In this course, Professor Jian Tang, MILA had assigned the task to carry out the following: • Implement a convolutional neural network for image classification on CIFAR-10 dataset • Implement a recurrent neural network with/o LSTM for sentiment analysis using SST dataset
In this assignment, I have worked on Tensor operations - squeezing/Unsqueezing, concatenation/stacking, expansion/reduction. Using Convolutional Neural network on CIFAR-10 dataset with 'Adam' optimizer, I obtained a test accuracy of 0.5231 and conclude basis the structure constructed that increasing the no of layers will extract more features from images until the model starts to overfit. Optimum variation in hyperparameters plays a key role in achieving the same.

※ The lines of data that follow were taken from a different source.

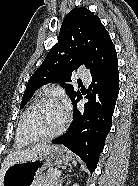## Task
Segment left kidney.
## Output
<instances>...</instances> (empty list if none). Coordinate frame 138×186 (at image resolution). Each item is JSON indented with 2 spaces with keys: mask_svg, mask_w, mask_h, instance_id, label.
Wrapping results in <instances>:
<instances>
[{
  "mask_svg": "<svg viewBox=\"0 0 138 186\" xmlns=\"http://www.w3.org/2000/svg\"><path fill=\"white\" fill-rule=\"evenodd\" d=\"M74 186H79L78 184H74Z\"/></svg>",
  "mask_w": 138,
  "mask_h": 186,
  "instance_id": "left-kidney-1",
  "label": "left kidney"
}]
</instances>
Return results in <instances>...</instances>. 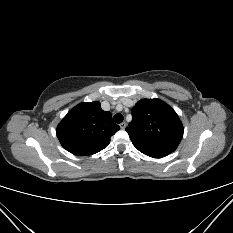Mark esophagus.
<instances>
[{
    "instance_id": "obj_1",
    "label": "esophagus",
    "mask_w": 233,
    "mask_h": 233,
    "mask_svg": "<svg viewBox=\"0 0 233 233\" xmlns=\"http://www.w3.org/2000/svg\"><path fill=\"white\" fill-rule=\"evenodd\" d=\"M126 126H127V123H126V122H122V123L120 124V128H121V129H125Z\"/></svg>"
}]
</instances>
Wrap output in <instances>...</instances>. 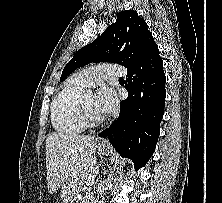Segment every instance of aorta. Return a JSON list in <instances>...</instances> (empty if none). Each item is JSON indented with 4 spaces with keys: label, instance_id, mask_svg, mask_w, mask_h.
Segmentation results:
<instances>
[{
    "label": "aorta",
    "instance_id": "1",
    "mask_svg": "<svg viewBox=\"0 0 222 203\" xmlns=\"http://www.w3.org/2000/svg\"><path fill=\"white\" fill-rule=\"evenodd\" d=\"M112 179H113V176L112 177L110 176L108 178V180L106 181V183H105V193H106V190H108V188H110L112 186ZM103 196H102V200H103Z\"/></svg>",
    "mask_w": 222,
    "mask_h": 203
}]
</instances>
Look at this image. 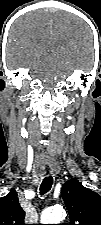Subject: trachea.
<instances>
[{
    "instance_id": "trachea-1",
    "label": "trachea",
    "mask_w": 101,
    "mask_h": 225,
    "mask_svg": "<svg viewBox=\"0 0 101 225\" xmlns=\"http://www.w3.org/2000/svg\"><path fill=\"white\" fill-rule=\"evenodd\" d=\"M52 184H53V177L52 176L45 177L40 186V195L46 194L51 189Z\"/></svg>"
}]
</instances>
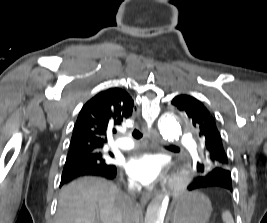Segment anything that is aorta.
Instances as JSON below:
<instances>
[{
    "instance_id": "762f6f07",
    "label": "aorta",
    "mask_w": 267,
    "mask_h": 223,
    "mask_svg": "<svg viewBox=\"0 0 267 223\" xmlns=\"http://www.w3.org/2000/svg\"><path fill=\"white\" fill-rule=\"evenodd\" d=\"M160 134L168 140H177L182 135L180 120L176 115L168 114L158 123ZM169 204V196L158 195L149 204L145 223H163Z\"/></svg>"
}]
</instances>
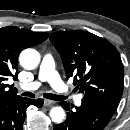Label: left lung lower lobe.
Instances as JSON below:
<instances>
[{"label":"left lung lower lobe","instance_id":"obj_1","mask_svg":"<svg viewBox=\"0 0 130 130\" xmlns=\"http://www.w3.org/2000/svg\"><path fill=\"white\" fill-rule=\"evenodd\" d=\"M60 105L67 111V119L54 125L53 130H103L115 112L101 102L84 98L81 106L75 107L74 111L67 102Z\"/></svg>","mask_w":130,"mask_h":130}]
</instances>
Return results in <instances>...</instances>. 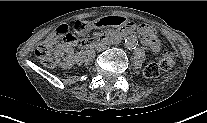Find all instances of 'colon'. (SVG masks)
<instances>
[{
  "instance_id": "5ec220e1",
  "label": "colon",
  "mask_w": 207,
  "mask_h": 123,
  "mask_svg": "<svg viewBox=\"0 0 207 123\" xmlns=\"http://www.w3.org/2000/svg\"><path fill=\"white\" fill-rule=\"evenodd\" d=\"M59 40L67 43L75 42V38L67 25L58 26L54 35L40 44L36 50V56L47 67L52 68L55 66V62L52 59V50L54 44ZM175 61L176 54L173 51H166L159 61L151 62L145 67L144 75L147 78H155L160 73L171 69Z\"/></svg>"
}]
</instances>
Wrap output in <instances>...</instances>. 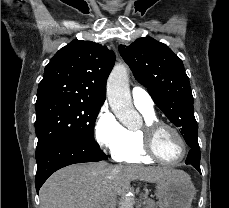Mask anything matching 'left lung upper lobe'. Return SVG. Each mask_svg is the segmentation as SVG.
<instances>
[{
  "label": "left lung upper lobe",
  "instance_id": "5c2ea615",
  "mask_svg": "<svg viewBox=\"0 0 229 208\" xmlns=\"http://www.w3.org/2000/svg\"><path fill=\"white\" fill-rule=\"evenodd\" d=\"M119 52L161 111L181 128V134H197L193 95L181 59L151 37L120 45Z\"/></svg>",
  "mask_w": 229,
  "mask_h": 208
}]
</instances>
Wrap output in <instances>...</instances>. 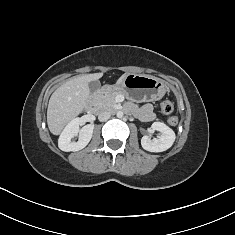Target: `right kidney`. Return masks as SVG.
<instances>
[{"instance_id": "ca27d5eb", "label": "right kidney", "mask_w": 235, "mask_h": 235, "mask_svg": "<svg viewBox=\"0 0 235 235\" xmlns=\"http://www.w3.org/2000/svg\"><path fill=\"white\" fill-rule=\"evenodd\" d=\"M81 124L82 121L80 118H75L67 124L58 140V146L62 151H79L85 148L90 142L94 125L87 124L80 129ZM78 133L80 135L79 140L76 142L71 141L72 138L78 135Z\"/></svg>"}]
</instances>
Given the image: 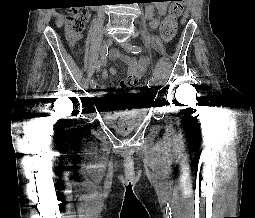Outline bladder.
<instances>
[{"mask_svg": "<svg viewBox=\"0 0 255 218\" xmlns=\"http://www.w3.org/2000/svg\"><path fill=\"white\" fill-rule=\"evenodd\" d=\"M135 122H136V118L130 117V118H127L121 122H118L115 127L118 131H124V130L132 128L134 126Z\"/></svg>", "mask_w": 255, "mask_h": 218, "instance_id": "31cf9c89", "label": "bladder"}]
</instances>
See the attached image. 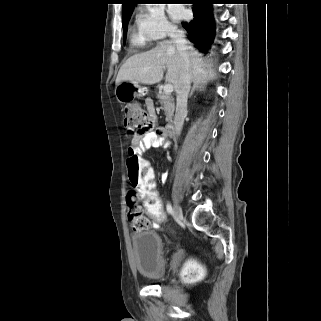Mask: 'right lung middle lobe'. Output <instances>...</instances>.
Returning <instances> with one entry per match:
<instances>
[{"instance_id":"right-lung-middle-lobe-1","label":"right lung middle lobe","mask_w":321,"mask_h":321,"mask_svg":"<svg viewBox=\"0 0 321 321\" xmlns=\"http://www.w3.org/2000/svg\"><path fill=\"white\" fill-rule=\"evenodd\" d=\"M132 12H128L124 15H122V24H123V36L124 38L126 37V33H127V26H128V22L129 19L131 17ZM125 41V40H124Z\"/></svg>"}]
</instances>
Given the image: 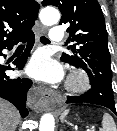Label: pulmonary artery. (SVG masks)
<instances>
[{
  "label": "pulmonary artery",
  "instance_id": "1",
  "mask_svg": "<svg viewBox=\"0 0 117 131\" xmlns=\"http://www.w3.org/2000/svg\"><path fill=\"white\" fill-rule=\"evenodd\" d=\"M63 39H64L63 30L58 26L53 27L50 32V41L52 43H60L63 41Z\"/></svg>",
  "mask_w": 117,
  "mask_h": 131
}]
</instances>
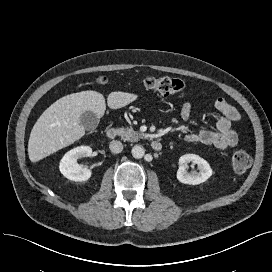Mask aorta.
Returning <instances> with one entry per match:
<instances>
[{
	"mask_svg": "<svg viewBox=\"0 0 272 272\" xmlns=\"http://www.w3.org/2000/svg\"><path fill=\"white\" fill-rule=\"evenodd\" d=\"M132 156L136 159H141L144 154H145V150L142 146L140 145H135L133 148H132Z\"/></svg>",
	"mask_w": 272,
	"mask_h": 272,
	"instance_id": "obj_1",
	"label": "aorta"
}]
</instances>
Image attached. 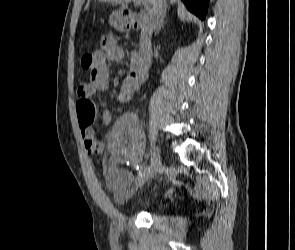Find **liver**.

For sentiment Analysis, I used RNN to classify sentences into positive, negative and neutral sentiments for each sentence. For this purpose we use SST dataset. We need an embedding layer to transform words into word embeddings, a RNN layer to transform word embeddings into sentence encodings, an activation function, and a linear layer as well as a softmax function for sentence classification. I obtain the accurate measure of hyperparameters and implement forward function and finally compared the different optimizers used during tuning. I conclude here that till the point where validaiton loss and training loss keeps decreasing, we may increase epochs. Once loss starts to increase, it is an indication for overfitting and we should not further test for increased epochs.
A good model should be able to generalize well and therefore, to achieve a good model, I begin with default values before increasing/decreasing to understand a pattern and then determine the best model of all.